▶ TASK
Could you repeat the material from its first line up to and including the line with "city: Estes Park", word for word?
==== RECORDS SUPPLIED
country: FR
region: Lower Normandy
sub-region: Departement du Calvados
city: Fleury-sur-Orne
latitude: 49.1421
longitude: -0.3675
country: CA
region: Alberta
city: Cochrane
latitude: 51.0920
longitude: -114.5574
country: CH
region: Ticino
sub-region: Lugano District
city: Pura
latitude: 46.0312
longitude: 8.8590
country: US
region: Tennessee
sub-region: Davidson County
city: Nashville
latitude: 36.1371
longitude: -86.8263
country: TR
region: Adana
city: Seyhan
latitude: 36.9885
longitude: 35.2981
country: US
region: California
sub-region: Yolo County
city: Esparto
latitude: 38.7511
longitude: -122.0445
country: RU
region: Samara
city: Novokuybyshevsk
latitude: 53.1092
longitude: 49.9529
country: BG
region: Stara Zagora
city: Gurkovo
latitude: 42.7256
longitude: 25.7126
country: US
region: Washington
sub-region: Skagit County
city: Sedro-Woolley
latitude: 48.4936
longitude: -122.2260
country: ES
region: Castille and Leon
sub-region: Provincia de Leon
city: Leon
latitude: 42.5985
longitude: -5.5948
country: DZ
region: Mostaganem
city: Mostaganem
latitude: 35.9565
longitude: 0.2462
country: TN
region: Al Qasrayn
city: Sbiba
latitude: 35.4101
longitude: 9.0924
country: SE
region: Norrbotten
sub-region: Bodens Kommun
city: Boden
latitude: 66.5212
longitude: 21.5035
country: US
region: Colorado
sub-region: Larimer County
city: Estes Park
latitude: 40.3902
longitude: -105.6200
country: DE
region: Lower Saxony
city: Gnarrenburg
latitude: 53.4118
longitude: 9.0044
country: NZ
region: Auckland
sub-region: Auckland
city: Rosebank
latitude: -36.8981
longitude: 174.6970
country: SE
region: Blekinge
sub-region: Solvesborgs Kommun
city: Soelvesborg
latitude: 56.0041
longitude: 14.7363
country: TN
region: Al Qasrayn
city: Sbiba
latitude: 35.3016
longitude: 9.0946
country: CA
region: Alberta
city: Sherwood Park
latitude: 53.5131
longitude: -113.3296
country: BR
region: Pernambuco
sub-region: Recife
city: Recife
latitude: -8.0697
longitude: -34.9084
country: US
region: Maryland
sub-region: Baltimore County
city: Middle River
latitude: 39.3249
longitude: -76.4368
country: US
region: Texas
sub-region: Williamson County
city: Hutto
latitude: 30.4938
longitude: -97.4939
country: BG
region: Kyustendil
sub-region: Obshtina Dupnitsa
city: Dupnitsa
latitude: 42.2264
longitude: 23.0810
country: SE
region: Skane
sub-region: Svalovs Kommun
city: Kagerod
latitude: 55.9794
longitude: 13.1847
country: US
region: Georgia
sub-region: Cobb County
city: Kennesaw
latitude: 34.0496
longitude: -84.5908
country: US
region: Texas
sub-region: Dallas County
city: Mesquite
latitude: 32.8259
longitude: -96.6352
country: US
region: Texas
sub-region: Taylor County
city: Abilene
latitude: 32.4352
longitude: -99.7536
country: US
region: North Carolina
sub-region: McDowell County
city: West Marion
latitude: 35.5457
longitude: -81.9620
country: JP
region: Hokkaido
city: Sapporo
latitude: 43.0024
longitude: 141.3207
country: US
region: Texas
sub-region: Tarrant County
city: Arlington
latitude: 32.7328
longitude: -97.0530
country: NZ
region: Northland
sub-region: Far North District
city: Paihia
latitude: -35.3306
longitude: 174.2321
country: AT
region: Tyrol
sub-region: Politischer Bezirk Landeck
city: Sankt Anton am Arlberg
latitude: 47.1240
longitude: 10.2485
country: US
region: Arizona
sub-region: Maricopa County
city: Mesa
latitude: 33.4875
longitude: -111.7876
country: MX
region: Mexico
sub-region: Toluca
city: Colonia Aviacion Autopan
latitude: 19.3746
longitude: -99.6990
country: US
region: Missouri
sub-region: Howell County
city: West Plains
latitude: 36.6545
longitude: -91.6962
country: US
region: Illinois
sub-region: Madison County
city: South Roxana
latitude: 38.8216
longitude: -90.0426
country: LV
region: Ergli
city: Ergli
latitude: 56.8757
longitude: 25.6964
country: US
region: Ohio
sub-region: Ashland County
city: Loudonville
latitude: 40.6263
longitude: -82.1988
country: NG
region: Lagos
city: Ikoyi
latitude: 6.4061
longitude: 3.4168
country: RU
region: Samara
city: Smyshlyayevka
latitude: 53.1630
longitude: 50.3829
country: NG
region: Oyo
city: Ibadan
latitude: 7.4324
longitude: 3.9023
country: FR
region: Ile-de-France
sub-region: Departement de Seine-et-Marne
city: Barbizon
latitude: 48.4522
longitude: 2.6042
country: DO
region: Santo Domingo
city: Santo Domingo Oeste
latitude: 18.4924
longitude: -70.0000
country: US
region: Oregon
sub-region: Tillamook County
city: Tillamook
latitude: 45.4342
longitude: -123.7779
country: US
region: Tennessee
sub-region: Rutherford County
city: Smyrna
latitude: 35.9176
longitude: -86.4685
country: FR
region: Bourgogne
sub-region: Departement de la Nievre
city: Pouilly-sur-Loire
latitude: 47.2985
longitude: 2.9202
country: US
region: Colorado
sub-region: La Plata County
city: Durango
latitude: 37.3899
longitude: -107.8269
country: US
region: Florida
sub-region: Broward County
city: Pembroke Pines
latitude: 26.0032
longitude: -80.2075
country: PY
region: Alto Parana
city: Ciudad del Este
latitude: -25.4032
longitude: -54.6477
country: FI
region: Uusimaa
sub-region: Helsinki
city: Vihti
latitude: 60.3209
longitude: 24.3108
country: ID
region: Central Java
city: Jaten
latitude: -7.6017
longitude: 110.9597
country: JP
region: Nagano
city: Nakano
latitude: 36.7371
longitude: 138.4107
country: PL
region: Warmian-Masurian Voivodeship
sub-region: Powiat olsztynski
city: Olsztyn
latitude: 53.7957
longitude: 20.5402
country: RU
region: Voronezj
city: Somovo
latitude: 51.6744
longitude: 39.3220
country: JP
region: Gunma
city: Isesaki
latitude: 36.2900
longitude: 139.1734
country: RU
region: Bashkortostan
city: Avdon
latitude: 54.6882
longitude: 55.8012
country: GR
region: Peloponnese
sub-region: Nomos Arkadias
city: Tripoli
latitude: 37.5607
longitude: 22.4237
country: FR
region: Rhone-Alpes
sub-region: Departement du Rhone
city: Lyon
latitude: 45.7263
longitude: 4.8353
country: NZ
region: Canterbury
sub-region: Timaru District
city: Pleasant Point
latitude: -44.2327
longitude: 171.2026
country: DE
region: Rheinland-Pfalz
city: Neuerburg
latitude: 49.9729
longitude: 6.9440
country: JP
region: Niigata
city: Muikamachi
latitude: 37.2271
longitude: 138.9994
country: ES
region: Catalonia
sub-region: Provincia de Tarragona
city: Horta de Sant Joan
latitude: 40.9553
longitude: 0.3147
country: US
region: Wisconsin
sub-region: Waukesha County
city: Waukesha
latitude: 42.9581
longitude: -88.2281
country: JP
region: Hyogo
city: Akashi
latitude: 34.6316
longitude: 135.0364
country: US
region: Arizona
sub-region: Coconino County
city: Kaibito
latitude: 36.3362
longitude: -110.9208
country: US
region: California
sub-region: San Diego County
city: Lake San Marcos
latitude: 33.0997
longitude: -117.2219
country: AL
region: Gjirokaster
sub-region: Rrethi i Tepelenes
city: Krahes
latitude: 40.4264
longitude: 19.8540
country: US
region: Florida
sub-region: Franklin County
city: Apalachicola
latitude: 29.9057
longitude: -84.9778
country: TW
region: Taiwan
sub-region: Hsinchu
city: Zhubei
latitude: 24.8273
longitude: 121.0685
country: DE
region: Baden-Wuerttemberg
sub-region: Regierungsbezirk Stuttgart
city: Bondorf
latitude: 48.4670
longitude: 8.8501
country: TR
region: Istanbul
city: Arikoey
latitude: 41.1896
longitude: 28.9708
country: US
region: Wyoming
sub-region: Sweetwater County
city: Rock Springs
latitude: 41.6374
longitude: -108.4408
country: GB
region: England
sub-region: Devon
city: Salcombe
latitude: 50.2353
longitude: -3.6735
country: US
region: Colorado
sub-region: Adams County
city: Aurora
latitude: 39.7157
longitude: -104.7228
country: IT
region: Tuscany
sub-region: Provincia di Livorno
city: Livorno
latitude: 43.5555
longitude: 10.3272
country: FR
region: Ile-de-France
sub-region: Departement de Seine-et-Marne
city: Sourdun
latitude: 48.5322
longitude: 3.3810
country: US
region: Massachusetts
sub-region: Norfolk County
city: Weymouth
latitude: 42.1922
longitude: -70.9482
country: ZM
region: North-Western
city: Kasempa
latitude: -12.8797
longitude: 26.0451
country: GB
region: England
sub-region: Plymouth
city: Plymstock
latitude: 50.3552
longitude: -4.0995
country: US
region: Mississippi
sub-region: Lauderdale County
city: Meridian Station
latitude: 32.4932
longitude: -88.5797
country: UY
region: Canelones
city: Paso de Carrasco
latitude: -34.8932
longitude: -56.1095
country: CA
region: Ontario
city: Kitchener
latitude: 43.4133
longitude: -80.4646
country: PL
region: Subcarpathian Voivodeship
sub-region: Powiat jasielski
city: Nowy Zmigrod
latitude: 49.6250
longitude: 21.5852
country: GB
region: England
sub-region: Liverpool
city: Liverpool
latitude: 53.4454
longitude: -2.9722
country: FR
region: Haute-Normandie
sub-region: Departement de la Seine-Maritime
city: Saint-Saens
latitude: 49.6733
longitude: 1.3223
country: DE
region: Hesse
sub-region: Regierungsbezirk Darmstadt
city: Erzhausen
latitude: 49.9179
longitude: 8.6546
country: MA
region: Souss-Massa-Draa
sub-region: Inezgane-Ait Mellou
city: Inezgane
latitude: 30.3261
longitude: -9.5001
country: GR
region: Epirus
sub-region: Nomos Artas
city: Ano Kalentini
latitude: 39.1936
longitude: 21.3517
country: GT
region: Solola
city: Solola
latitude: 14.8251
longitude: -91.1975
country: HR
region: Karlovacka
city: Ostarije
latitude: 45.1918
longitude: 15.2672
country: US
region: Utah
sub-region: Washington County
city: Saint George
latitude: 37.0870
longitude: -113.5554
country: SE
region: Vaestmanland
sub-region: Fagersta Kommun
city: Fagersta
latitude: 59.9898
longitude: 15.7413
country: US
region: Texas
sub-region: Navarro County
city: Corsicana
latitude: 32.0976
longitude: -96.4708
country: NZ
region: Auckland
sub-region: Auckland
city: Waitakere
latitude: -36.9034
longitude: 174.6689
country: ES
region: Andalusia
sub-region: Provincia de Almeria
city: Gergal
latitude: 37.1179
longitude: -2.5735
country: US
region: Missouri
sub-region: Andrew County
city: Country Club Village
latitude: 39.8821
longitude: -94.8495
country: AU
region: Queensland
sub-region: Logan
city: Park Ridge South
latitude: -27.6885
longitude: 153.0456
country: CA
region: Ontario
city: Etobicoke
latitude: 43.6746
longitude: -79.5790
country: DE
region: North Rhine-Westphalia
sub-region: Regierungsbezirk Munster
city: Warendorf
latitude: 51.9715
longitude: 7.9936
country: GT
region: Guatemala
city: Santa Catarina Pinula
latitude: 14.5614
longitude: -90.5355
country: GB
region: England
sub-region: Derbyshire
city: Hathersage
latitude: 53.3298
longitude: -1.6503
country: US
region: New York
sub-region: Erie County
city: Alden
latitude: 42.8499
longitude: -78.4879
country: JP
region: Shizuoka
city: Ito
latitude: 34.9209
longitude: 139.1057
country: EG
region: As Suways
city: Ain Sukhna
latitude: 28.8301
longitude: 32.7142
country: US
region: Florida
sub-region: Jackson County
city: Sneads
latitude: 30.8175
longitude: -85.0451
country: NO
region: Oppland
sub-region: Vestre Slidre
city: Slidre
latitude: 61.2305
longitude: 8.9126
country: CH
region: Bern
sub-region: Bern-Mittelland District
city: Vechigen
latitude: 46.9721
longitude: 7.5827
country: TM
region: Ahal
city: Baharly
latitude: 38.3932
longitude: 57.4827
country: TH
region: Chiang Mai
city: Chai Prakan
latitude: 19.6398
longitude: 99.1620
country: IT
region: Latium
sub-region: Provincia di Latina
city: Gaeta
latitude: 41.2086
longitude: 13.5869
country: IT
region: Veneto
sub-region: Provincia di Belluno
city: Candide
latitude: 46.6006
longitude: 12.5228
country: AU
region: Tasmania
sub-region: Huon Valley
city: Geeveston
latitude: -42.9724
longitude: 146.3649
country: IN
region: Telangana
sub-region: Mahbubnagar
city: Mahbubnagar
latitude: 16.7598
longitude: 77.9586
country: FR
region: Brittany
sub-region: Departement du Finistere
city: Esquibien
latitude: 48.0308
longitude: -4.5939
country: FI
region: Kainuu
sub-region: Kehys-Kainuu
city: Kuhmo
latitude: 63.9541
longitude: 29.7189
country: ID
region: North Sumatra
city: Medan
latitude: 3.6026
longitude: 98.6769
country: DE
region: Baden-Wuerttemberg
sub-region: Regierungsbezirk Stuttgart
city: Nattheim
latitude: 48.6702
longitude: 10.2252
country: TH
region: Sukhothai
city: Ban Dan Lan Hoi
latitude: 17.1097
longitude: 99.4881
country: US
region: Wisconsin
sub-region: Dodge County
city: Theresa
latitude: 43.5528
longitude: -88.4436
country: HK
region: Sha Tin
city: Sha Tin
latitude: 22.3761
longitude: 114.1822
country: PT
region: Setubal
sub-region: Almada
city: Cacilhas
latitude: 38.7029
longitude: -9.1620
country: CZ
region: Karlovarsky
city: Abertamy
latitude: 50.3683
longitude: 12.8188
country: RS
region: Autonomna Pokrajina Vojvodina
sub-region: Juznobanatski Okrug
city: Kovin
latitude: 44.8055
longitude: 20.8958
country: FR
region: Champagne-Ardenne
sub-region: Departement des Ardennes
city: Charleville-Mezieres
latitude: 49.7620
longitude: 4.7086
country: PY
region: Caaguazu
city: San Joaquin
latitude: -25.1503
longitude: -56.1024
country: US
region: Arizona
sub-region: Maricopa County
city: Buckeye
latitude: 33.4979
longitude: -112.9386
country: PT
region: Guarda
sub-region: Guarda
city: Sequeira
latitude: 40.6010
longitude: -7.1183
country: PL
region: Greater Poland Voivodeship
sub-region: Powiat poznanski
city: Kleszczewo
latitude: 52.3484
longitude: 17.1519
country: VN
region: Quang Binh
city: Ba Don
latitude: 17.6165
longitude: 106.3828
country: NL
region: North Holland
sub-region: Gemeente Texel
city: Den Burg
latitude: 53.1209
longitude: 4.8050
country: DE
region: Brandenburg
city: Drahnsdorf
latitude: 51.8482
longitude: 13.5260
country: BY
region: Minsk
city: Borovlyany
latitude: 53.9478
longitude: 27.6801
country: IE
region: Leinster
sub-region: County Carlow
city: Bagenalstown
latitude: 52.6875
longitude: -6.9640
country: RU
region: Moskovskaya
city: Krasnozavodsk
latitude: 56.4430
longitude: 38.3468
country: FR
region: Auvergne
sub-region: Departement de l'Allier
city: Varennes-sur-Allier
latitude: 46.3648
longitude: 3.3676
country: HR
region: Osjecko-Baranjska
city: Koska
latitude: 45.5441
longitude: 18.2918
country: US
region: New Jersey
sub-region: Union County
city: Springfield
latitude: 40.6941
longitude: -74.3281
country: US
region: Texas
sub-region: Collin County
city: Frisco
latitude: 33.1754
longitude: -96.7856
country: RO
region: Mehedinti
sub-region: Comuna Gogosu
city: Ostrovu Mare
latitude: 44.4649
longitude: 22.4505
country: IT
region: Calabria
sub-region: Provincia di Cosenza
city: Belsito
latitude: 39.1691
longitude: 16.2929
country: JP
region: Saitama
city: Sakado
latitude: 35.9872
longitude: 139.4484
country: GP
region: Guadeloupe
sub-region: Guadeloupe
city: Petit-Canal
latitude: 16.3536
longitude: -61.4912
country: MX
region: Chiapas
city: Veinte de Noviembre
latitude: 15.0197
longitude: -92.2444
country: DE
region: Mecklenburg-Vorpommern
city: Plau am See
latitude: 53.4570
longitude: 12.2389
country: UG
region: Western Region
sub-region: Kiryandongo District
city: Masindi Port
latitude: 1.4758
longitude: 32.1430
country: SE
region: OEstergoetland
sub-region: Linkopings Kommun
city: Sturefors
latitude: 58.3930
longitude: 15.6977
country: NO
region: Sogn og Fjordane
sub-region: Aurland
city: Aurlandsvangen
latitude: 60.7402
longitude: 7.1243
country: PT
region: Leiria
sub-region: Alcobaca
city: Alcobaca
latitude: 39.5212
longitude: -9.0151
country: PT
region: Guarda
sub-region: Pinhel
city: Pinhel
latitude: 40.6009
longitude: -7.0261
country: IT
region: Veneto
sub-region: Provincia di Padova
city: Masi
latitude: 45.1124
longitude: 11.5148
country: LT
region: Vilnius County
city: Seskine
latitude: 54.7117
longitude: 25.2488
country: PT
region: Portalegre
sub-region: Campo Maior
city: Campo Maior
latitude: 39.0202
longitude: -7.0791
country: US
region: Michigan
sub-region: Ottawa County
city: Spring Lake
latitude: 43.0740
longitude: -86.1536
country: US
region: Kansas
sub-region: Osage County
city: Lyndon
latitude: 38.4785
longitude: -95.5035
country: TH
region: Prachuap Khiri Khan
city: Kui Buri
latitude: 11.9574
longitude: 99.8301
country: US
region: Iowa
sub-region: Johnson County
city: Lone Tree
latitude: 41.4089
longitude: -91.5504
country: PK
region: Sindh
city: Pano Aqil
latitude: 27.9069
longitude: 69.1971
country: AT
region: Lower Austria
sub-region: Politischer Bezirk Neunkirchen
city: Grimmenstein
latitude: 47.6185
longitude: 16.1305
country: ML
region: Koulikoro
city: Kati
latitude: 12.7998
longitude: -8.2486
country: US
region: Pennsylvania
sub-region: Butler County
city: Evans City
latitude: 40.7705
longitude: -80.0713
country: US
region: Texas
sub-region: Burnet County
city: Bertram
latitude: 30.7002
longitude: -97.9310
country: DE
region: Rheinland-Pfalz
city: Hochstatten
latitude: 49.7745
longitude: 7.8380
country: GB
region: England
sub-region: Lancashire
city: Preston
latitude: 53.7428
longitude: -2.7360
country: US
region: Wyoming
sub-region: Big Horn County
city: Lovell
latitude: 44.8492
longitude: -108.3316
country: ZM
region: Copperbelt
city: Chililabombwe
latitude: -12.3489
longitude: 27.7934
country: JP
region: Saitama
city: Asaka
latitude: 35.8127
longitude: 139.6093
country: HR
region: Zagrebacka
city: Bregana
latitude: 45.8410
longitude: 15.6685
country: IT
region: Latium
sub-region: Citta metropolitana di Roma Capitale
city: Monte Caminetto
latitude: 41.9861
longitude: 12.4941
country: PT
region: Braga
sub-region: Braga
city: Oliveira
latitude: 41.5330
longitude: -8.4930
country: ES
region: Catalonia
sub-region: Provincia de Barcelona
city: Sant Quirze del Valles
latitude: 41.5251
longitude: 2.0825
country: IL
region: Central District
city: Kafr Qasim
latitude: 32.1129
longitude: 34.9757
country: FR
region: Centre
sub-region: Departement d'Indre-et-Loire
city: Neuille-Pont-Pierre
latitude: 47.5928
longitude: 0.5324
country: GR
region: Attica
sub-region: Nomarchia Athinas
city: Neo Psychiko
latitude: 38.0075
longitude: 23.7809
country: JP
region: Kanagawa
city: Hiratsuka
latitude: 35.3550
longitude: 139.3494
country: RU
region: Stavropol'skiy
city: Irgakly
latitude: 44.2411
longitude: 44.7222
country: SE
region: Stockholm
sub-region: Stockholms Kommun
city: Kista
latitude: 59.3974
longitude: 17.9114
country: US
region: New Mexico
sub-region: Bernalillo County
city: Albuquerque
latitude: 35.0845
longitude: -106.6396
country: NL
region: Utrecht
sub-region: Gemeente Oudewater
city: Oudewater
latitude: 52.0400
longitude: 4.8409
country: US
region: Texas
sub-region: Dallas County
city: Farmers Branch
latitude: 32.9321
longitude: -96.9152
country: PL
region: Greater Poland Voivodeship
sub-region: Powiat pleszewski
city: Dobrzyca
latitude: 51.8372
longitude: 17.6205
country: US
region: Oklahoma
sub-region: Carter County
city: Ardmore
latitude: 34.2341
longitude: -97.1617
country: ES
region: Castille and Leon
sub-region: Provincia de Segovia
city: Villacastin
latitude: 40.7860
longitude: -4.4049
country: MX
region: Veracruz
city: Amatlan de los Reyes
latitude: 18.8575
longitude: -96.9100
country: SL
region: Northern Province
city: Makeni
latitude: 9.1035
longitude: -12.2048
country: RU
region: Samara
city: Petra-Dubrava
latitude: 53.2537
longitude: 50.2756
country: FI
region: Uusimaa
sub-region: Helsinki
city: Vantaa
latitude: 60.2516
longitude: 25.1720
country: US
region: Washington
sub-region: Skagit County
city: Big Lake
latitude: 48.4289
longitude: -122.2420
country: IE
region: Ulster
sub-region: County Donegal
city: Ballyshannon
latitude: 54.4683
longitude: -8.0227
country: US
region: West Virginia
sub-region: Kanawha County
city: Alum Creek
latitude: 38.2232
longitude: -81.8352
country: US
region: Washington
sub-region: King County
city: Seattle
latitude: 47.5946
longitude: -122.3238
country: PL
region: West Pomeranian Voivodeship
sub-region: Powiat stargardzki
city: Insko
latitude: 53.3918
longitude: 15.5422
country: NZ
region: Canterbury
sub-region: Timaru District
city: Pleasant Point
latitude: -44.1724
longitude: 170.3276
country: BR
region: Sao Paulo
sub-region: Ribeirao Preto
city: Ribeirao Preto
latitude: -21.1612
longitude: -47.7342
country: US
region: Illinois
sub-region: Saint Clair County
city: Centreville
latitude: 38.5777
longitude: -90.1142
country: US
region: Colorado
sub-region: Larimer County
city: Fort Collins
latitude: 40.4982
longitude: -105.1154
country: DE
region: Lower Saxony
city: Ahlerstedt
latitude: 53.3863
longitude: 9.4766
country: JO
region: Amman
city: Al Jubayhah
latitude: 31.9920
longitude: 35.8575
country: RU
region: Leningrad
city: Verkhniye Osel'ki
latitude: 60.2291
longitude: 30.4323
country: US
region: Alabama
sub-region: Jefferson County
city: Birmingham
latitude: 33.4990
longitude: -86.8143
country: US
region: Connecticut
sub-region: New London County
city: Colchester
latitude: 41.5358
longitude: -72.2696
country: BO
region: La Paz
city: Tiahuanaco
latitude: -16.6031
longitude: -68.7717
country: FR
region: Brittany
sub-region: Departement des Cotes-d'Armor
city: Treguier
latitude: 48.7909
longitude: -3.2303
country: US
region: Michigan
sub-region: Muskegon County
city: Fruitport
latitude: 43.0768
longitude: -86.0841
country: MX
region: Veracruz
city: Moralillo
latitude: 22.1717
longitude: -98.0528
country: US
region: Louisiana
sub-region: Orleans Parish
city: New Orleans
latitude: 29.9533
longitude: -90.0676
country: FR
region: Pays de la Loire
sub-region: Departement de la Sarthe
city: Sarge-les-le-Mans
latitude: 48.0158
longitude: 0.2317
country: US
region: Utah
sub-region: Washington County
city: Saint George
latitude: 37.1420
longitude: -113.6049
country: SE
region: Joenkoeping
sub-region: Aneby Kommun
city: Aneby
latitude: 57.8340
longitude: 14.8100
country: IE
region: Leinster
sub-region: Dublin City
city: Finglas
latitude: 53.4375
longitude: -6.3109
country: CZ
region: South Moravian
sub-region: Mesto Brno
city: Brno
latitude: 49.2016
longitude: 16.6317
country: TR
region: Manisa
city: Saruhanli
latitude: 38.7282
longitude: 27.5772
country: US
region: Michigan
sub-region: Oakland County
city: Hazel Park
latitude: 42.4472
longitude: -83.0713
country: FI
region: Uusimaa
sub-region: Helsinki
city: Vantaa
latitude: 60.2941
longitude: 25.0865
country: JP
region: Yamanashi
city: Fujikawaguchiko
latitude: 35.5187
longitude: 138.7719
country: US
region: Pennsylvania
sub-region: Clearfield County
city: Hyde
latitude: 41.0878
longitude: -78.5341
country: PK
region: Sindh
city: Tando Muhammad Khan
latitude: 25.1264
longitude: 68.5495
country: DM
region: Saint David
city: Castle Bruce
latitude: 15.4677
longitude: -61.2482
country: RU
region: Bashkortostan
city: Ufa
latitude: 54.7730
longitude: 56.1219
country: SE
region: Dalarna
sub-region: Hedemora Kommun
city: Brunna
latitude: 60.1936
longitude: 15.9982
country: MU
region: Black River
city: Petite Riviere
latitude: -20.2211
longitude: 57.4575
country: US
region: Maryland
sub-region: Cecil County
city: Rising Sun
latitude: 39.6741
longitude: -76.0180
========
▶ CORRECT ANSWER
country: FR
region: Lower Normandy
sub-region: Departement du Calvados
city: Fleury-sur-Orne
latitude: 49.1421
longitude: -0.3675
country: CA
region: Alberta
city: Cochrane
latitude: 51.0920
longitude: -114.5574
country: CH
region: Ticino
sub-region: Lugano District
city: Pura
latitude: 46.0312
longitude: 8.8590
country: US
region: Tennessee
sub-region: Davidson County
city: Nashville
latitude: 36.1371
longitude: -86.8263
country: TR
region: Adana
city: Seyhan
latitude: 36.9885
longitude: 35.2981
country: US
region: California
sub-region: Yolo County
city: Esparto
latitude: 38.7511
longitude: -122.0445
country: RU
region: Samara
city: Novokuybyshevsk
latitude: 53.1092
longitude: 49.9529
country: BG
region: Stara Zagora
city: Gurkovo
latitude: 42.7256
longitude: 25.7126
country: US
region: Washington
sub-region: Skagit County
city: Sedro-Woolley
latitude: 48.4936
longitude: -122.2260
country: ES
region: Castille and Leon
sub-region: Provincia de Leon
city: Leon
latitude: 42.5985
longitude: -5.5948
country: DZ
region: Mostaganem
city: Mostaganem
latitude: 35.9565
longitude: 0.2462
country: TN
region: Al Qasrayn
city: Sbiba
latitude: 35.4101
longitude: 9.0924
country: SE
region: Norrbotten
sub-region: Bodens Kommun
city: Boden
latitude: 66.5212
longitude: 21.5035
country: US
region: Colorado
sub-region: Larimer County
city: Estes Park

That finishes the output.